Lucy Towers thumbnail

A broad coalition of landowners, state agencies and organisations have come together and is strongly motivated to enhance fisheries and improve Maine's network of forest roads.

At its core, the Fisheries Improvement Network (FIN) is about information sharing. FIN's latest collaborative effort is the production of a 10-minute video to bring FIN's message about the need for improved fish passage and upgraded stream crossings to a wider audience.

Helping with the video were FIN members from Maine's Sustainable Forestry Initiative Implementation Committee, (known as SIC), U.S. Fish and Wildlife Service, Maine Forest Service, Plum Creek Timber, the Nature Conservancy, Wagner Forest Management and others.

The idea for FIN began with the SIC. With more than 30 organizations – governmental and nongovernmental – working on fish passage issues in Maine, the SIC saw a need for landowners to be informed in an organized way about the many initiatives related that are underway in Maine, particularly involving stream crossings and connectivity.

This topic is very relevant to landowners since most of the best inland fisheries habitat in the state intersects with Maine's working forest.

At the first FIN meeting in 2012, landowners presented a framework detailing how they would like to work to improve fish passage and stream connectivity at stream crossings. Essential to this framework was the desire to keep the process voluntary, allow landowners to proceed at their own pace and to provide landowners with information from the agencies to help allocate resources to areas where they would have the greatest habitat value.

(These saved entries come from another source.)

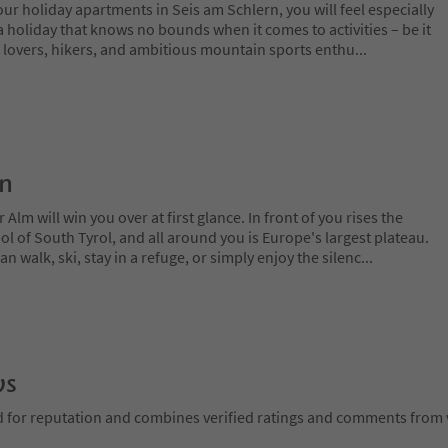
our holiday apartments in Seis am Schlern, you will feel especially
a holiday that knows no bounds when it comes to activities – be it
 lovers, hikers, and ambitious mountain sports enthu
...
on
lm will win you over at first glance. In front of you rises the
 of South Tyrol, and all around you is Europe's largest plateau.
 walk, ski, stay in a refuge, or simply enjoy the silenc
...
ws
d for reputation and combines verified ratings and comments from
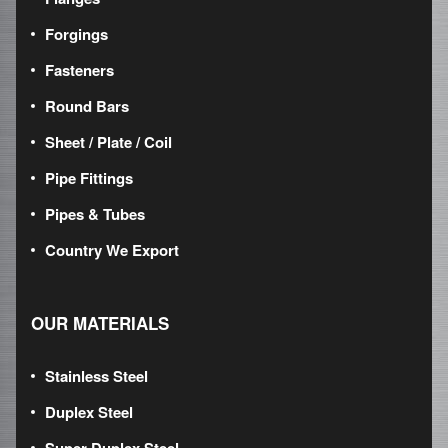
Forgings
Fasteners
Round Bars
Sheet / Plate / Coil
Pipe Fittings
Pipes & Tubes
Country We Export
OUR MATERIALS
Stainless Steel
Duplex Steel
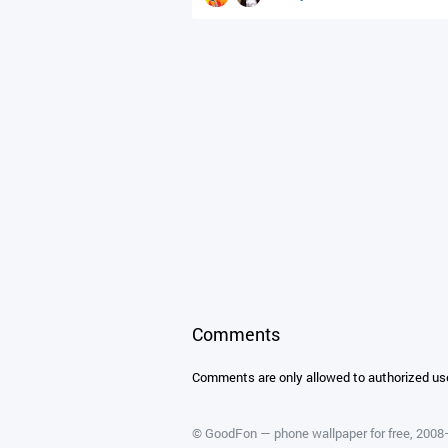
Comments
Comments are only allowed to authorized us
©
GoodFon — phone wallpaper for free
, 200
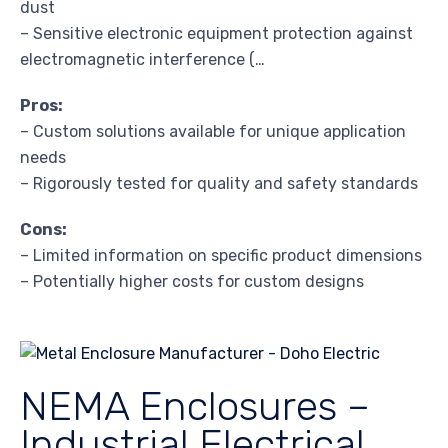
dust
– Sensitive electronic equipment protection against
electromagnetic interference (…
Pros:
– Custom solutions available for unique application
needs
– Rigorously tested for quality and safety standards
Cons:
– Limited information on specific product dimensions
– Potentially higher costs for custom designs
NEMA Enclosures –
Industrial Electrical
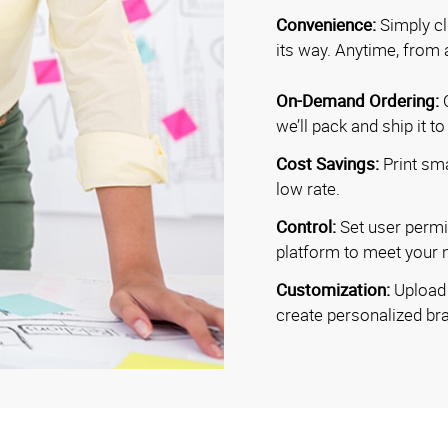
Convenience:
Simply cl
its way. Anytime, from 
On-Demand Ordering:
O
we’ll pack and ship it t
Cost Savings:
Print sma
low rate.
Control:
Set user permi
platform to meet your 
Customization:
Upload 
create personalized b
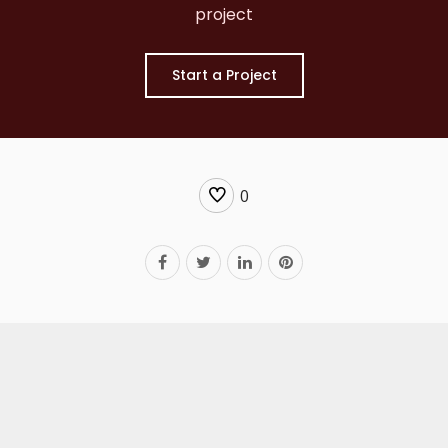
project
Start a Project
0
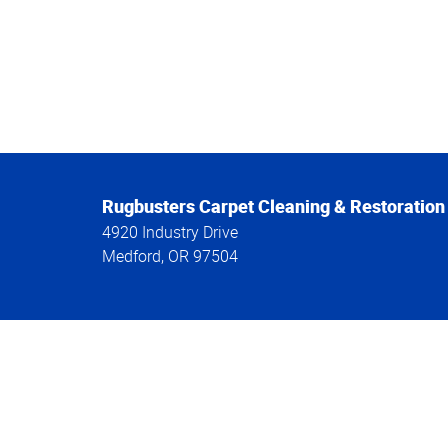
Rugbusters Carpet Cleaning & Restoration
4920 Industry Drive
Medford
,
OR
97504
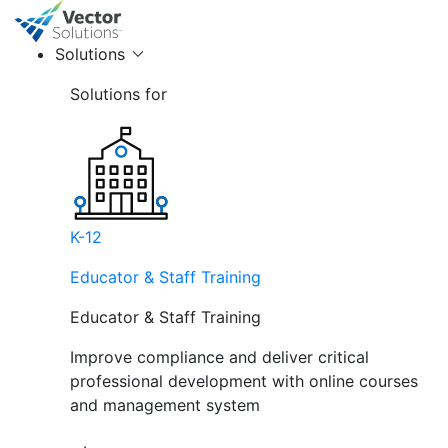
Solutions
Solutions for
K-12
Educator & Staff Training
Educator & Staff Training
Improve compliance and deliver critical
professional development with online courses
and management system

The meetings are opportunities for landowners and managers to find out what is happening in the fisheries habitat arena and to share their own innovations and activities related to habitat improvement. Topics discussed at previous meetings have included:

  • How landowners can access habitat data to make better decisions about crossing upgrade
  • Stream barrier inventories
  • Innovations in stream crossing design
  • The Atlantic salmon recovery plan
  • Funding, technical assistance and training opportunities open to landowners.